E se la paura è quella di perdere autonomia e pesare sugli altri, si può scegliere di stipulare una polizza o una mutua Long Term Care oppure fare un piano di accumulo destinato unicamente a sostenerci economicamente quando avessimo bisogno di assistenza continuativa. Se invece si teme di perdere facoltà cognitive, esistono infiniti test ed esercizi cognitivi da fare online per preservare la cosiddetta “riserva cognitiva” e integrazione nutraceutica per rallentare eventuali primi segnali di decadimento.
Quali ingredienti devono riempire la cambusa del viaggio di longevità?
Consapevolezza: un sacco di gente non vuole sapere se avrà abbastanza denaro per permettersi di continuare il proprio tenore di vita o se la propria salute è sotto minaccia di qualche malattia. Chiude gli occhi e incrocia le dita. Questo è il modo peggiore di affrontare la longevità. Sapere è potere, perché esistono ormai soluzioni per sostenerci in molte cose e ogni anno arrivano nuovi ritrovati per migliorare ulteriormente la vita nella fascia di età che sta crescendo di più.
Curiosità: vivere quasi 100 anni significa avere molti più occasioni dei nostri genitori o nonni per “vivere la vita”. Anni intermedi tra l’età matura e la vecchiaia in cui la famiglia è diventata grande, le incombenze diminuiscono, la scala delle priorità allenta la morsa, la salute ancora tiene e ci sono improvvisamente un sacco di cose da fare con il tempo, e spesso i risparmi, per farle. Basta mettere fuori la testa per rimanere travolti dalle opzioni: online o offline, l’offerta è infinita. Prendere una strada e seguirla è un gesto semplice con una cascata di ricadute positive: risveglia i nostri sensi e la nostra capacità intellettuale, ci fa conoscere altre persone, alimenta nuove curiosità e, non ultimo, rallenta l’invecchiamento.

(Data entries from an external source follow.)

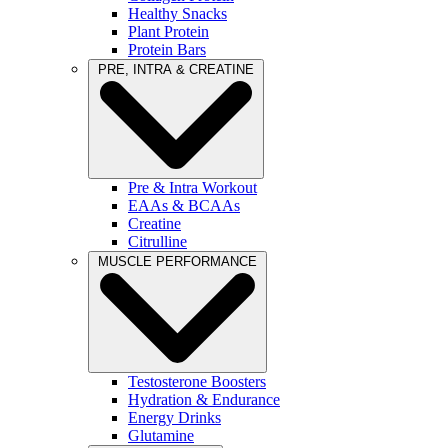
Healthy Snacks
Plant Protein
Protein Bars
PRE, INTRA & CREATINE
Pre & Intra Workout
EAAs & BCAAs
Creatine
Citrulline
MUSCLE PERFORMANCE
Testosterone Boosters
Hydration & Endurance
Energy Drinks
Glutamine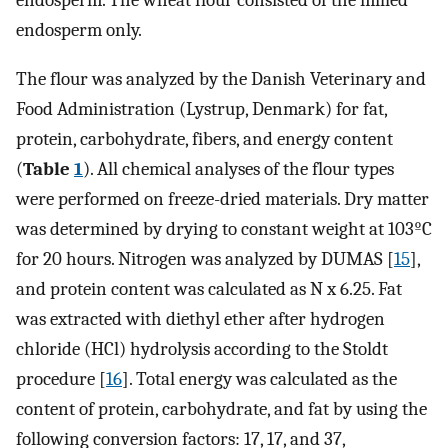
endosperm. The wheat flour consisted of the milled
endosperm only.
The flour was analyzed by the Danish Veterinary and
Food Administration (Lystrup, Denmark) for fat,
protein, carbohydrate, fibers, and energy content
(
Table
1
). All chemical analyses of the flour types
were performed on freeze-dried materials. Dry matter
was determined by drying to constant weight at 103ºC
for 20 hours. Nitrogen was analyzed by DUMAS [
15
],
and protein content was calculated as N x 6.25. Fat
was extracted with diethyl ether after hydrogen
chloride (HCl) hydrolysis according to the Stoldt
procedure [
16
]. Total energy was calculated as the
content of protein, carbohydrate, and fat by using the
following conversion factors: 17, 17, and 37,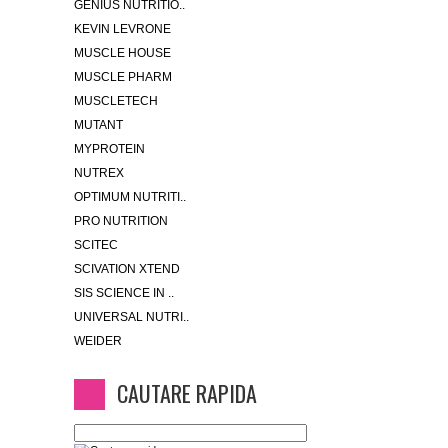
GENIUS NUTRITIO..
KEVIN LEVRONE
MUSCLE HOUSE
MUSCLE PHARM
MUSCLETECH
MUTANT
MYPROTEIN
NUTREX
OPTIMUM NUTRITI..
PRO NUTRITION
SCITEC
SCIVATION XTEND
SIS SCIENCE IN ..
UNIVERSAL NUTRI..
WEIDER
CAUTARE RAPIDA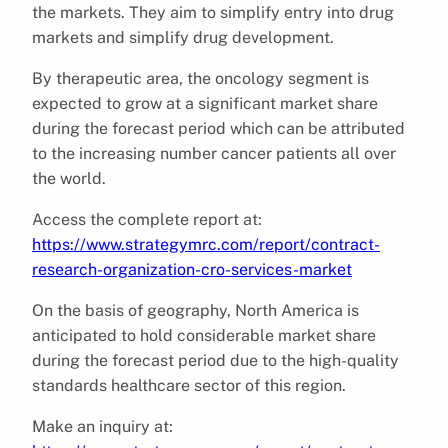
the markets. They aim to simplify entry into drug
markets and simplify drug development.
By therapeutic area, the oncology segment is
expected to grow at a significant market share
during the forecast period which can be attributed
to the increasing number cancer patients all over
the world.
Access the complete report at:
https://www.strategymrc.com/report/contract-
research-organization-cro-services-market
On the basis of geography, North America is
anticipated to hold considerable market share
during the forecast period due to the high-quality
standards healthcare sector of this region.
Make an inquiry at:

Cura di sé: se c’è un’età nella quale si apprezzano gli effetti di una maggiore cura di sé è proprio questa. Basta poco, un cambio di alimentazione, un po’ di movimento in più, una migliore pianificazione sanitaria possono fare miracoli a occhio nudo, oltre a farci sentire padroni e attori del miglioramento del nostro benessere. Una bella sensazione.
Pianificazione: pianificare significa aumentare il controllo sul futuro. Vuol dire sostituire lo scongiuro con un piano di azione, una strategia di risk management, come per le grandi aziende, che ha il compito di proteggere noi stessi e il nostro patrimonio da rischi che potremmo correre infilandoci in guai seri.
Buona compagnia: imprescindibile, sia per le persone socievoli che per gli orsi. Perché anche un orso, quelle rare volte che decide di vedere qualcuno, vuole il meglio. Le relazioni sono importanti in questa fase della vita e questa nuova longevità ci dà il permesso di viverle come vogliamo: con compagni di gioco temporanei o amici di una vita, la condivisione rimane proprio l’ultimo capitale che non si può perdere.